U.S. stock futures headed lower Wednesday, ahead of a massive slate of economic data in the run-up to the Thanksgiving holiday.
What’s happening
-
Futures on the Dow Jones Industrial Average
YM00,
-0.51%
fell 114 points, or 0.3%, to 35652 -
Futures on the S&P 500
ES00,
-0.44%
lost 13 points, or 0.3%, to 4676 -
Futures on the Nasdaq 100
NQ00,
-0.48%
dropped 48 points, or 0.3%, to 16264
On Tuesday, the Dow Jones Industrial Average
DJIA,
rose 195 points, or 0.55%, to 35814, the S&P 500
SPX,
increased 8 points, or 0.17%, to 4691, while the Nasdaq Composite
COMP,
dropped 80 points, or 0.5%, to 15775.
What’s driving the market
One of the stories of the last few days has been the rise in real, or inflation-adjusted, yields. The 10-year yield on Treasury-inflated-protected securities closed above -1% for the first time in three weeks. That comes as Europe battles a wave of coronavirus cases, and as the market took a hawkish interpretation to the renomination of Jerome Powell to chair the Fed.
“I suspect they’ll stay negative for the rest of my career so while higher real yields are likely, I suspect that this is a trade rather than a structural long-term journey given likely long-term financial repression,” said Jim Reid, head of thematic research at Deutsche Bank.
The economics slate includes the second estimate of third-quarter GDP, weekly jobless claims, personal income, consumer spending, PCE price index, consumer sentiment and durable-goods orders. On top of that, there’s the release of the Federal Open Market Committee minutes from November, when the Fed decided to taper its bond purchases.

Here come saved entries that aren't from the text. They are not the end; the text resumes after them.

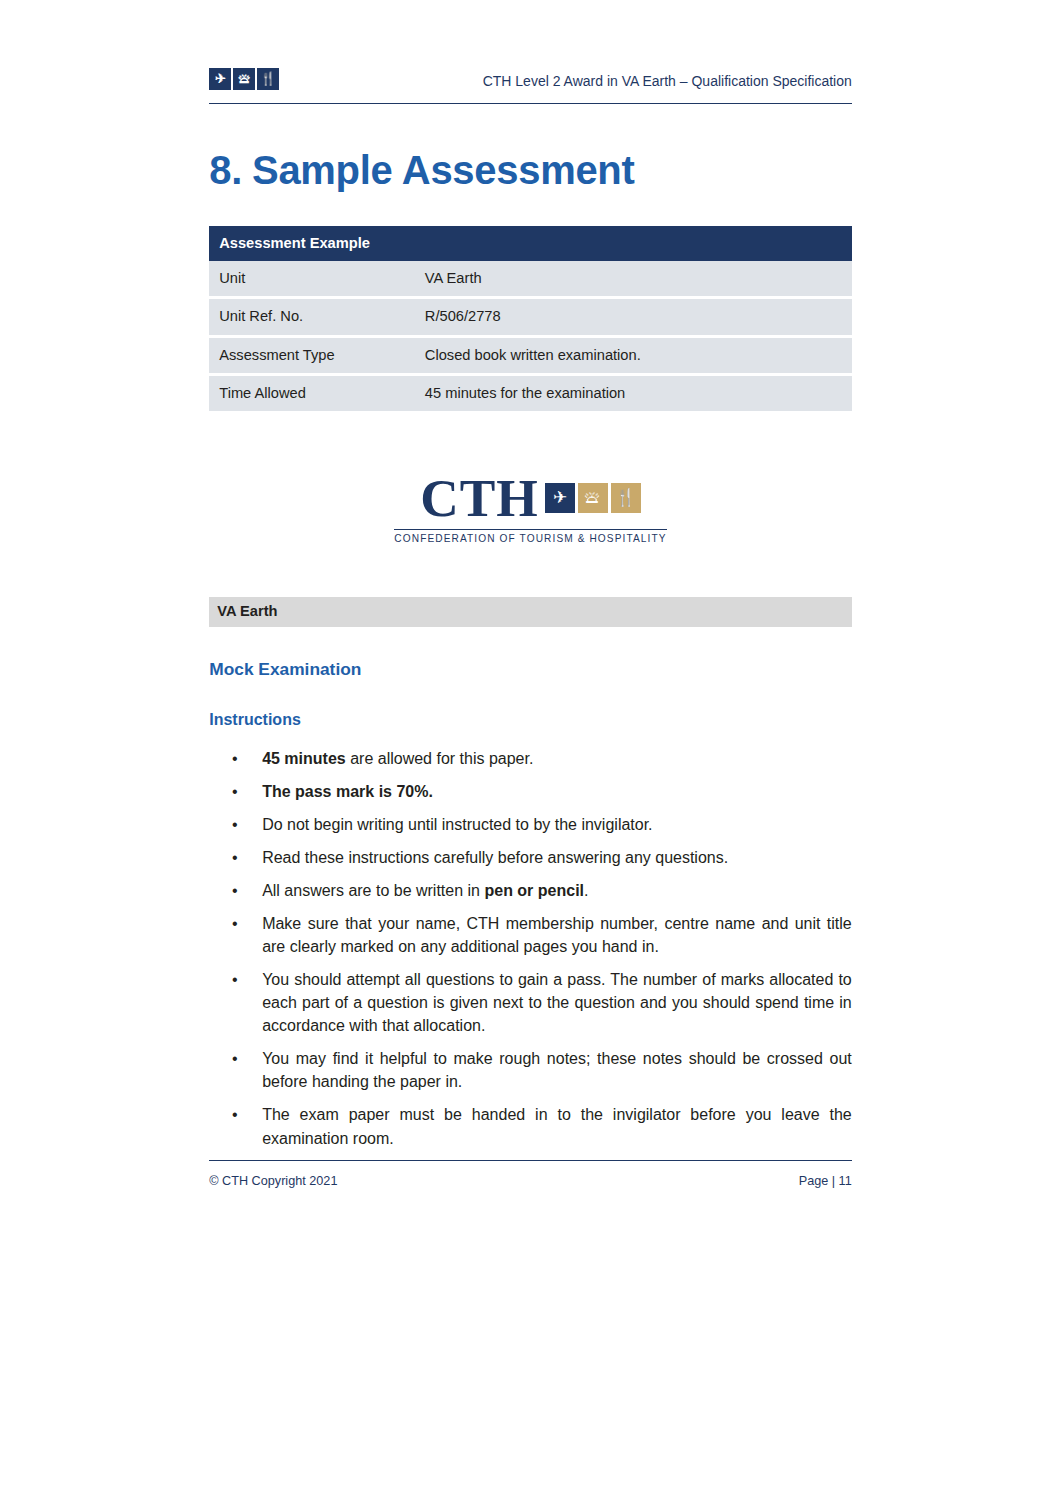CTH Level 2 Award in VA Earth – Qualification Specification
8. Sample Assessment
| Assessment Example |
| --- |
| Unit | VA Earth |
| Unit Ref. No. | R/506/2778 |
| Assessment Type | Closed book written examination. |
| Time Allowed | 45 minutes for the examination |
CTH ✈ 🛎 🍴
CONFEDERATION OF TOURISM & HOSPITALITY
VA Earth
Mock Examination
Instructions
45 minutes are allowed for this paper.
The pass mark is 70%.
Do not begin writing until instructed to by the invigilator.
Read these instructions carefully before answering any questions.
All answers are to be written in pen or pencil.
Make sure that your name, CTH membership number, centre name and unit title are clearly marked on any additional pages you hand in.
You should attempt all questions to gain a pass. The number of marks allocated to each part of a question is given next to the question and you should spend time in accordance with that allocation.
You may find it helpful to make rough notes; these notes should be crossed out before handing the paper in.
The exam paper must be handed in to the invigilator before you leave the examination room.
© CTH Copyright 2021
Page | 11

Michael Kramer of Mott Capital Management said in a blog post that he expects the Fed minutes to show the option of a faster taper being discussed in December — giving the market a few weeks “to break Powell into submission and not taper faster.”
“It may not seem evident when looking at the broader averages, but in the bond ETFs, the dollar index , and the Treasury market, you see massive shifts taking place. All of this is pointing to tightening financial conditions, which are not favorable for stocks,” added Kramer.